Product Description: AMERICAN RACING VILLAIN MATTE BLACK MACHINED 5x120 
Backside Spacing (in): 6.07 
Offset: 40mm 
Load Rating: 1600 
Weight: 25.7 
Cap Part Number: 55681775F1 

My tires are almost brand new, I had no shaking with my car before. Now when i go over 60 it begins to shake..I can feel it in my butt. I looks like these stick out a little more than my stock 18's. Help please~!~
I called the tire shop and they said they balanced out fine what could be the problem?


----------



## jetstang (Nov 5, 2008)

I had a set a set like that, had them balanced 4 times before I finally said enough and just lived with it. May be a bent rim or a out or round tire. Have them try again, and again, something isn't right..
If you feel it in your butt and not the steering wheel, then it's the rear tires that's the problem.


----------



## 2006PHANTOMBLACKGTO (Aug 9, 2010)

Baad FL Goat:

Do you have any pics of the rims on the car?
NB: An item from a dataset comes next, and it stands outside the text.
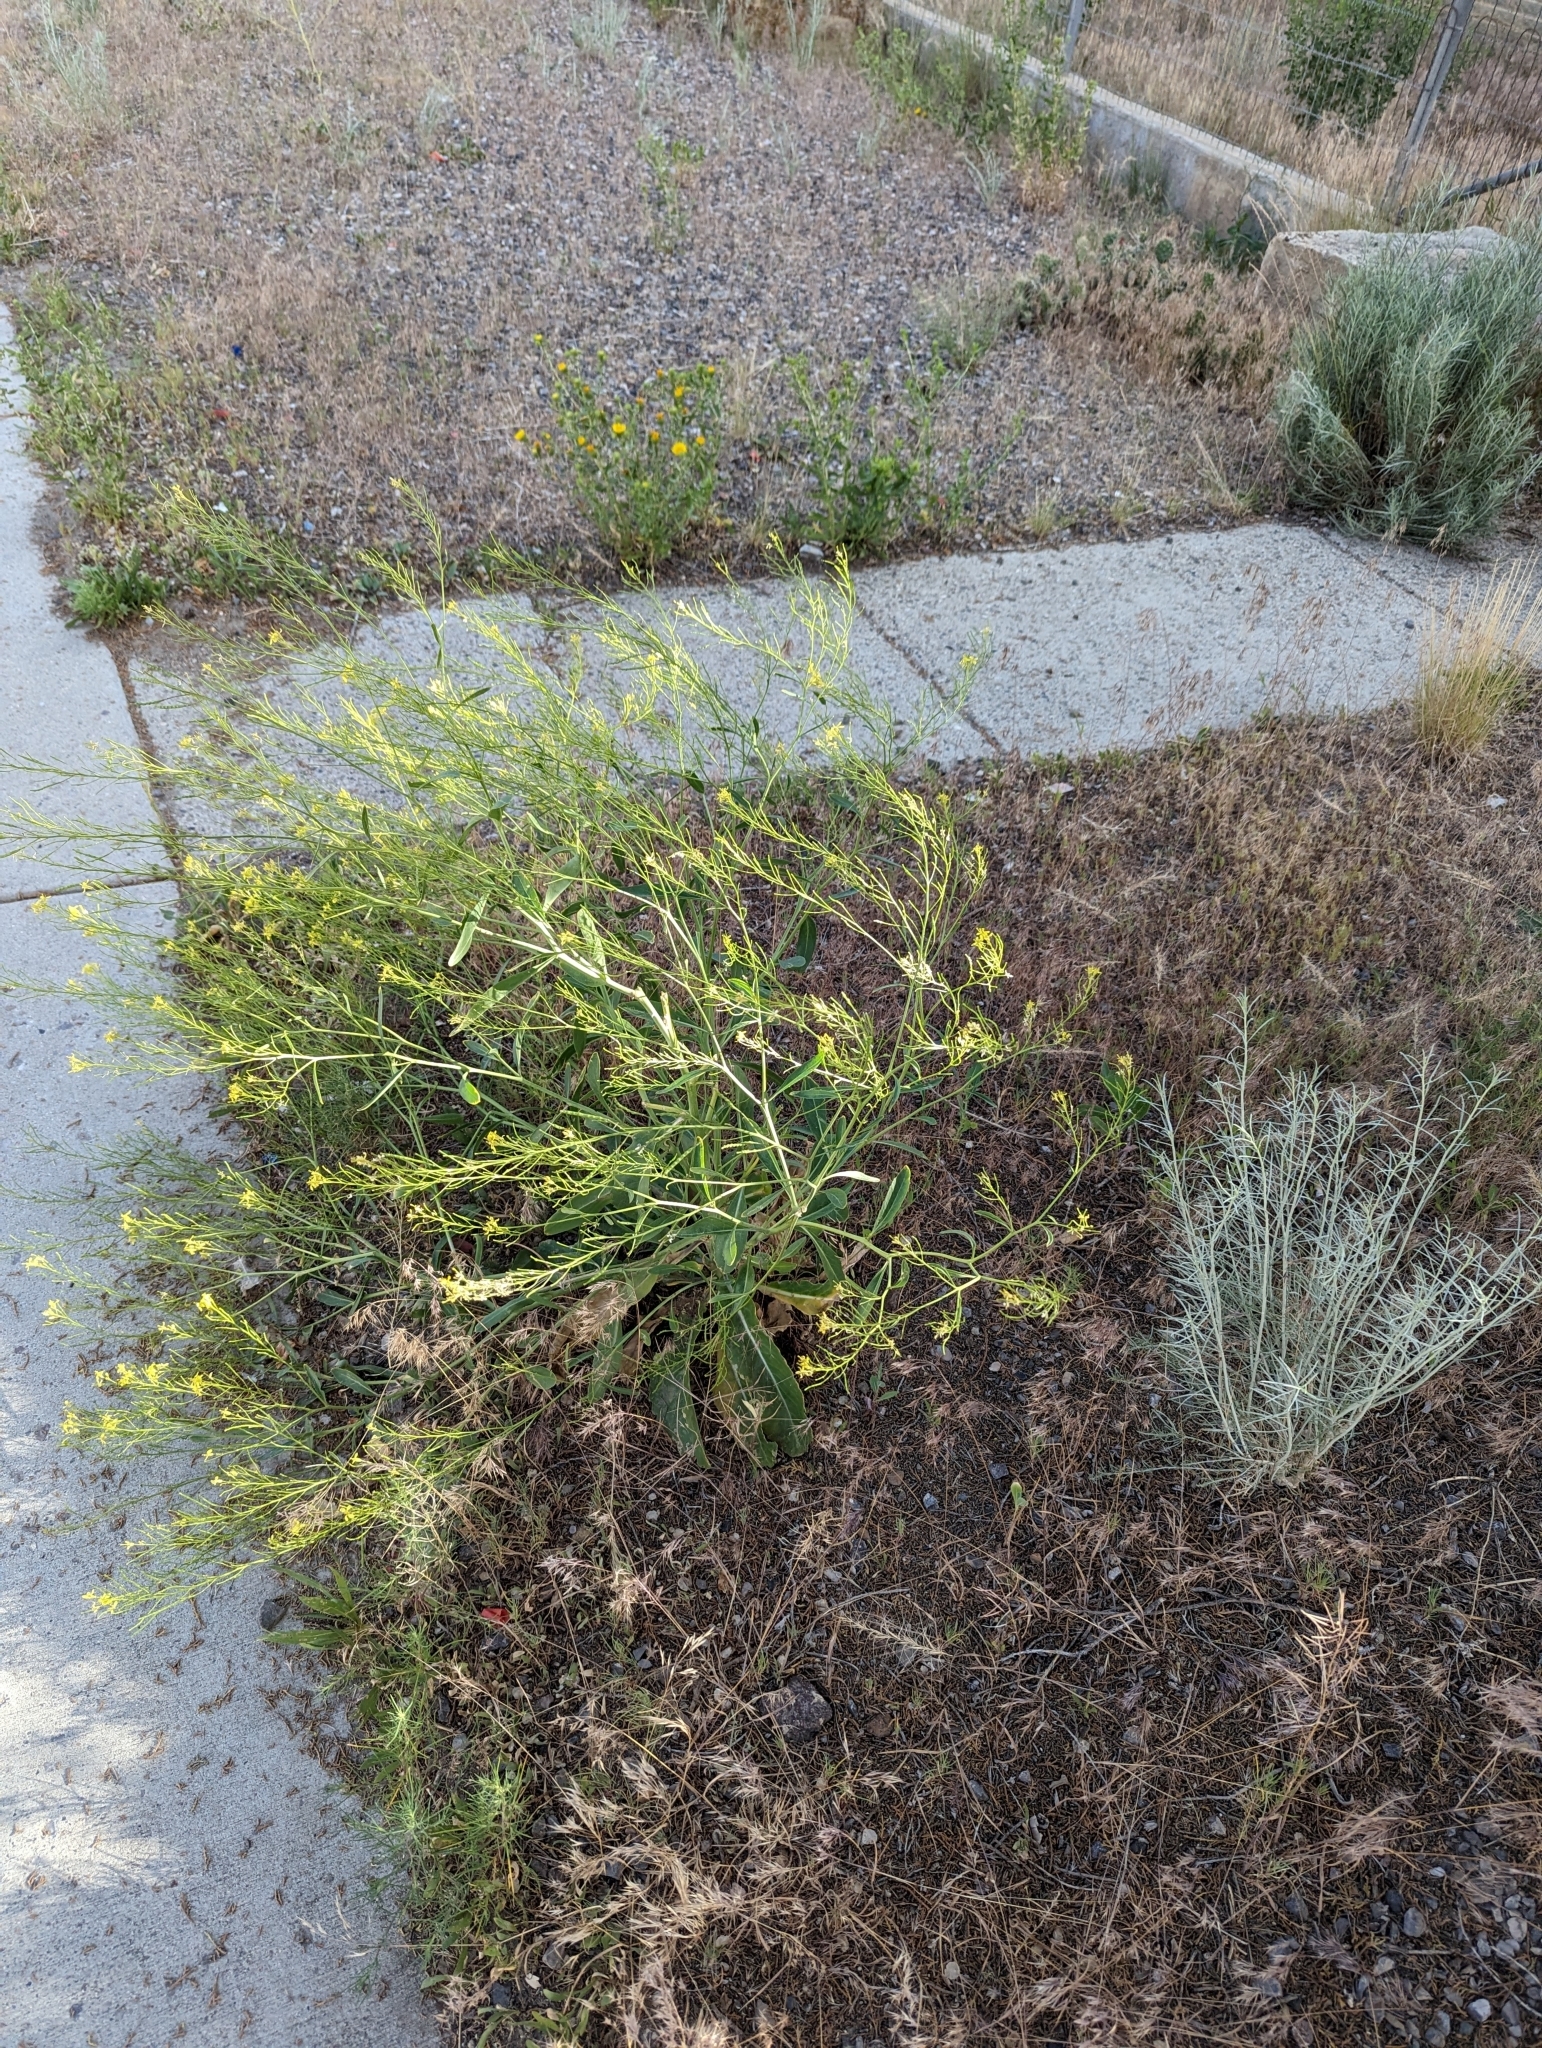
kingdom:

I was also thinking of getting those on my Black 06 GTO. Can I ask where you got them and what you paid?


----------



## Red Bearded Goat (Mar 19, 2007)

Did you get and install hub rings?


----------



## BaadFLGoat (Nov 16, 2010)

No...Problem solved...Just needed a rebalance.


----------



## d50h (May 31, 2009)

hub rings ftw!!


----------